After beginning their careers, these law enforcers soon disassociate from the world, and have no one to confide in. This way, they are undone–soon eaten up alive, from the inside. In reality, they are the worst kinds of people to have in powerful positions, once that begins. This is why the chaplaincy program is so needed, so their spirits (entire selves) can be fully alive, and at their healthiest. In this way, they get all the life-giving benefits of community. It’s no different for civilians, and, in fact, it’s needed for criminals behind bars, too. (Many prisons have chaplains.)

The stress of the job might not flesh out precisely the same way for civilians as it does for police personnel, but the stakes can be just as high, ultimately–life or death.

These law enforcers who started out hoping to help the public, must not seclude themselves, and handle their own problems. If they do, they hurt the public, their families, and obviously, themselves. The same goes for the average Joe or Jane. The misguided loner uses the same coping tactic as the criminal, and begins to posses the same psychological makeup of the criminal, once isolation is chosen. Criminals are classic antisocial personalities, with an inflated ego, and little or no regard for others. Talk about an ironic twist!

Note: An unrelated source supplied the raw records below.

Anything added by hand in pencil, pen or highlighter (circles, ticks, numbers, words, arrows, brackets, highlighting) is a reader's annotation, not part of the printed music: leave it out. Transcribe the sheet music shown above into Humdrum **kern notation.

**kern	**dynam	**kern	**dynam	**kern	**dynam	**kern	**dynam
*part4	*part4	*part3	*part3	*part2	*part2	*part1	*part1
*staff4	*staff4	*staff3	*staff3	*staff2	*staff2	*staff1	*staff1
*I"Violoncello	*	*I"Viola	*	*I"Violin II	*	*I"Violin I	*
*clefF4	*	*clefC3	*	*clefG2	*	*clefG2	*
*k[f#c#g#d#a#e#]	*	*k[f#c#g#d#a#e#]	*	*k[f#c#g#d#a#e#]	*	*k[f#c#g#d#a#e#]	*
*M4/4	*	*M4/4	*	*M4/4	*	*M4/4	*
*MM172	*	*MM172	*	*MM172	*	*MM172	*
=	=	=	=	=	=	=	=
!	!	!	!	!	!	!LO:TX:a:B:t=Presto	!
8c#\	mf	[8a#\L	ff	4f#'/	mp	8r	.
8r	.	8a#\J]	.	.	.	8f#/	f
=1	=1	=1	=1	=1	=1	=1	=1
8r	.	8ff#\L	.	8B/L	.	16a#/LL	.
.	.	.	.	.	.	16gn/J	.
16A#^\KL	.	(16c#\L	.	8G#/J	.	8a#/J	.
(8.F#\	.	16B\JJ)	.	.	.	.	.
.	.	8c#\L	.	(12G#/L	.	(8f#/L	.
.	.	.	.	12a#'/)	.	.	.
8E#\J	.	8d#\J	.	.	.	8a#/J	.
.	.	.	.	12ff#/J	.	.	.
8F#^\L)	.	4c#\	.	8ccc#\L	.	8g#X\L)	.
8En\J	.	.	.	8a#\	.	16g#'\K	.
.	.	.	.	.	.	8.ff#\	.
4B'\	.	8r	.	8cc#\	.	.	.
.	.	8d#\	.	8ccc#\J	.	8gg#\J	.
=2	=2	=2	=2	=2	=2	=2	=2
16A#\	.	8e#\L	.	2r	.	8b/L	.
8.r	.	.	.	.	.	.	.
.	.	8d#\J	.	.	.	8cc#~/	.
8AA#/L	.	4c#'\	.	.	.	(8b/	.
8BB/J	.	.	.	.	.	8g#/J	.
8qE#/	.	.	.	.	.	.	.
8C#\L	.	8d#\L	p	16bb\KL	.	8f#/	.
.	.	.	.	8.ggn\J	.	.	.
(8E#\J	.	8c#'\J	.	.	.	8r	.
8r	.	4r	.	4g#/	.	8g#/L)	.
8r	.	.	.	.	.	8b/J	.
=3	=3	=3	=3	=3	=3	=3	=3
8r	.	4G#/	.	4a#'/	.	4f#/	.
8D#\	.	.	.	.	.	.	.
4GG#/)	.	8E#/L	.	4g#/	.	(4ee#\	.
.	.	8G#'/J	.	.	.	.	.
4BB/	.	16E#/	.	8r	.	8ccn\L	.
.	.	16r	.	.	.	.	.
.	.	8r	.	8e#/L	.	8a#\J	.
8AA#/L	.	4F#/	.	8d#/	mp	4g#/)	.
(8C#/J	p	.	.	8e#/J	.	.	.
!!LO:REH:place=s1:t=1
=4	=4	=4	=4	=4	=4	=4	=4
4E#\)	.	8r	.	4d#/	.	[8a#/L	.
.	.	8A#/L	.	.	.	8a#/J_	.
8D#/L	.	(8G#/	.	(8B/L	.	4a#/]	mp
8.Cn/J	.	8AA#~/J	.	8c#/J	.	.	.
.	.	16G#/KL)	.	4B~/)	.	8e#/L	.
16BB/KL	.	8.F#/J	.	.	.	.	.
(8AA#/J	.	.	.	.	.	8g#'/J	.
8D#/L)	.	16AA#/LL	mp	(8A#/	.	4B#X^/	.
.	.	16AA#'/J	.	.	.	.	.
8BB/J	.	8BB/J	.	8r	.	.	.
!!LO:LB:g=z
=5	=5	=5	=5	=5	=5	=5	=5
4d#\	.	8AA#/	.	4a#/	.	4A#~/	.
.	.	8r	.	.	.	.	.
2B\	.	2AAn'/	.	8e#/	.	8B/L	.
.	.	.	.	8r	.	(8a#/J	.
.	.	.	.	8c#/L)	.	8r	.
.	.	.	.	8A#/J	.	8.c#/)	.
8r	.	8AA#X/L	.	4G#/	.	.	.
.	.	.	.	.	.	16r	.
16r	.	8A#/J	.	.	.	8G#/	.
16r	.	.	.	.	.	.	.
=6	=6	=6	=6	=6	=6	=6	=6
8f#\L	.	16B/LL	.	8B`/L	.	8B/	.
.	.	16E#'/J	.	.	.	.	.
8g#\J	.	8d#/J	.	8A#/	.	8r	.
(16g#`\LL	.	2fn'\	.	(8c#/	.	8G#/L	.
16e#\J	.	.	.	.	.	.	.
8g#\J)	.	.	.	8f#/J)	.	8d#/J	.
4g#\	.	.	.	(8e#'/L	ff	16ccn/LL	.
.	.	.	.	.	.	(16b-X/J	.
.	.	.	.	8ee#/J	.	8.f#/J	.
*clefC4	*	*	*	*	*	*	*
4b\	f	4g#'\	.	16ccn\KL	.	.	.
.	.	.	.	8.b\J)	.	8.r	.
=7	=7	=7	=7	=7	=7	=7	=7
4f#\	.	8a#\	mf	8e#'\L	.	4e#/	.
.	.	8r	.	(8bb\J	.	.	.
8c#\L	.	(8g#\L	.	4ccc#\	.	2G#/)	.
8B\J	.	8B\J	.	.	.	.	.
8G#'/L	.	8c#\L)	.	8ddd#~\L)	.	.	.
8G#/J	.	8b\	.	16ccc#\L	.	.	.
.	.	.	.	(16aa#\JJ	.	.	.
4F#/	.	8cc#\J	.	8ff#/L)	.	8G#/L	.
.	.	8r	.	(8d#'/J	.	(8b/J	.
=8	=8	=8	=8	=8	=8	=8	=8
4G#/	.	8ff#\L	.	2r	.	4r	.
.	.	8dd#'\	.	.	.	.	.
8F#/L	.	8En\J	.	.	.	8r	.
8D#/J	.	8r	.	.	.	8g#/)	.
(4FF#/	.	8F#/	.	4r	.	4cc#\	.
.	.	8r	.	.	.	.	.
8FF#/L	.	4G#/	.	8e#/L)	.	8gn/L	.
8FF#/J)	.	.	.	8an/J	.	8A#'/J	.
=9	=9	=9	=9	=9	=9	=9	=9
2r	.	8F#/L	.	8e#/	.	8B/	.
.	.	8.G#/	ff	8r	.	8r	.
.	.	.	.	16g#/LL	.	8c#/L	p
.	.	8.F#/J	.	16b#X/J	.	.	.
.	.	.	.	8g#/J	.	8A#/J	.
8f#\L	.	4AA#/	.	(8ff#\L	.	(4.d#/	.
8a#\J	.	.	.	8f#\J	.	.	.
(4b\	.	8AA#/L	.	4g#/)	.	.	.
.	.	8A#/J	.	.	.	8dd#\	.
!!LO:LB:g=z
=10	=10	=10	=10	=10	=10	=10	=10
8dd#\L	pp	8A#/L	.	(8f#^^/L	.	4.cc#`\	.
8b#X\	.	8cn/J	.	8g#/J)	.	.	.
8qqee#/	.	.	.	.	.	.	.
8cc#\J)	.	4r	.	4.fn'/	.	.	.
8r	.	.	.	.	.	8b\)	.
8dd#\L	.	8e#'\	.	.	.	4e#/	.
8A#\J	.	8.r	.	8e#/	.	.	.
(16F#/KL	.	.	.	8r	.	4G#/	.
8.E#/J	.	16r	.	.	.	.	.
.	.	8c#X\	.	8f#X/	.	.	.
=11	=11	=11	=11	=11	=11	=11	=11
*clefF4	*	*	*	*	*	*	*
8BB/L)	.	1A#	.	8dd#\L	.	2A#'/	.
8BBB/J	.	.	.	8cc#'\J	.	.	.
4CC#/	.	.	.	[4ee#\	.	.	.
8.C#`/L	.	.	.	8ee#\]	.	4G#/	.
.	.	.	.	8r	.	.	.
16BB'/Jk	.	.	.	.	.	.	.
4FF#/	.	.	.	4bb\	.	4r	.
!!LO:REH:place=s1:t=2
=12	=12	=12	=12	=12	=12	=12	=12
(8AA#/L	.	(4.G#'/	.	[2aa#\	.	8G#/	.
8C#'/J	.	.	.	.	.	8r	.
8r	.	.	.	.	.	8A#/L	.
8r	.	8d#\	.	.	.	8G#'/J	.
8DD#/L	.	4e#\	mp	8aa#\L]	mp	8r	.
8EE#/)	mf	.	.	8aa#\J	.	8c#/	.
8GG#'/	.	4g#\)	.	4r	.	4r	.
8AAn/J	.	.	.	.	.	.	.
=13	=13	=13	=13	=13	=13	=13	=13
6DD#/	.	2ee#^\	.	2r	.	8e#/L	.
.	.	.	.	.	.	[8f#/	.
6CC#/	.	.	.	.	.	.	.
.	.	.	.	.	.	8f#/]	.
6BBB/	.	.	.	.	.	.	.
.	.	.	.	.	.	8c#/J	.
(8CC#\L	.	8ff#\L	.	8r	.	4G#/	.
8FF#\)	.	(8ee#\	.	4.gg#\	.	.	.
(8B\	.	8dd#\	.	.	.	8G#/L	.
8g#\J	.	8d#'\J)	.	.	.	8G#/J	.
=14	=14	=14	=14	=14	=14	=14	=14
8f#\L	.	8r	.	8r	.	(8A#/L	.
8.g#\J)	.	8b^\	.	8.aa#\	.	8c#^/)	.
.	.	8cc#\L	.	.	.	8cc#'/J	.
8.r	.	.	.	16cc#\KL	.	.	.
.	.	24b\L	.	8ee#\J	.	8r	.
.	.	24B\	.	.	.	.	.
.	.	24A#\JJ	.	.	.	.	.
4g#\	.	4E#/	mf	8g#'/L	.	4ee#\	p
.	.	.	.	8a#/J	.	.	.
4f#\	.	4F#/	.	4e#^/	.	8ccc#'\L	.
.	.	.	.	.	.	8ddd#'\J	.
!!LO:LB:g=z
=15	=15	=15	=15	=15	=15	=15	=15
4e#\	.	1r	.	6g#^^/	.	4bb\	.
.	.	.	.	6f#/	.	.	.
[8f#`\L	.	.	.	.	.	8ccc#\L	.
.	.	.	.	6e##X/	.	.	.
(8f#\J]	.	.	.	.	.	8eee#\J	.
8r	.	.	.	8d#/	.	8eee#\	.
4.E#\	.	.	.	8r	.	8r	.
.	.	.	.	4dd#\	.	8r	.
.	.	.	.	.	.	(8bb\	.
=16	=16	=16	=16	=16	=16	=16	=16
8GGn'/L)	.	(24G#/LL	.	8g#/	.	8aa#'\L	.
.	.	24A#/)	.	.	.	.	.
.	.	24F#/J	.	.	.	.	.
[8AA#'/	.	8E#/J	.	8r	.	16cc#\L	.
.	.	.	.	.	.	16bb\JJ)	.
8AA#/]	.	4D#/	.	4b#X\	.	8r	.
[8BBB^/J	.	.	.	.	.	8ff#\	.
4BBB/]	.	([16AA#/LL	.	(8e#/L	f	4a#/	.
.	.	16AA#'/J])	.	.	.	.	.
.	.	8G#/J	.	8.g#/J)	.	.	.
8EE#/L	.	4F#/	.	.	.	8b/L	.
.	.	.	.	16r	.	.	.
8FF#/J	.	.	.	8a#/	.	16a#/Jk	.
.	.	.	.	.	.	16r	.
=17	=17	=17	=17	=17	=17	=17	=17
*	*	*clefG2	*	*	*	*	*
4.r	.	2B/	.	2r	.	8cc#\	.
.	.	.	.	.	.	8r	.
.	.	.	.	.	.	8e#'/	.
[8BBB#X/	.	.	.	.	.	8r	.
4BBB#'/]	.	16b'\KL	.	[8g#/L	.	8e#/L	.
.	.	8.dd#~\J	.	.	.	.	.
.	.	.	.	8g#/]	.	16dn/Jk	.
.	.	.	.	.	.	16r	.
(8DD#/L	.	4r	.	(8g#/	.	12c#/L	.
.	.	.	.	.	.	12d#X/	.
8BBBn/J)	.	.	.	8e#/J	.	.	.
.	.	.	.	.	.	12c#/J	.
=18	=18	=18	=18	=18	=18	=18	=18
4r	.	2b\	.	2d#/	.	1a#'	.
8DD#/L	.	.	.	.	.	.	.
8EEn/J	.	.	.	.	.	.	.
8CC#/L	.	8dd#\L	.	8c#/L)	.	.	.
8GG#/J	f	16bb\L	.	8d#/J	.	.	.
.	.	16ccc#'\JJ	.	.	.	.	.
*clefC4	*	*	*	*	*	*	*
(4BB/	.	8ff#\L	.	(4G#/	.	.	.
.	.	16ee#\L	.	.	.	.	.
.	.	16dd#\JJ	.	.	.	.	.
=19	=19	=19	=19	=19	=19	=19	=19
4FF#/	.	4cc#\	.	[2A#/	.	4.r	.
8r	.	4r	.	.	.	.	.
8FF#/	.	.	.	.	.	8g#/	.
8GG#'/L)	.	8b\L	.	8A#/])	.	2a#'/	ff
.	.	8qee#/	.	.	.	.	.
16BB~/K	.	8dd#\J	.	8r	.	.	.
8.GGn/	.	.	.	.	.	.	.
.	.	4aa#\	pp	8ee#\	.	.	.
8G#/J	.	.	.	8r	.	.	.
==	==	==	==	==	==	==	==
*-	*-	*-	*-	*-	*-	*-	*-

This isn’t just a psychological problem, or circumstantial situation, but, of course, it is a whole person issue–a spiritual issue, [or you could say, an issue of one’s spirit (entire self.)]

A great many people can get sucked into handling their problems alone. Some personalities are bent in the direction of thwarting companionship more readily, or shying away from community “styled” resolutions. And, sometimes these choices break down on gender lines, cultural lines, or generational lines.

As the healing power of communing and community salves the wound of isolation, the culpability is renewed in that needy person. A sense of self-respect based on respectability, and accountability is cemented. The honor, regard, and bonding that occurs invigorates individual and communal purpose, and forges new pathways for empathy, specifically and generally, pulling that person away from the vortex of selfishness, self-loathing, or self-absorption.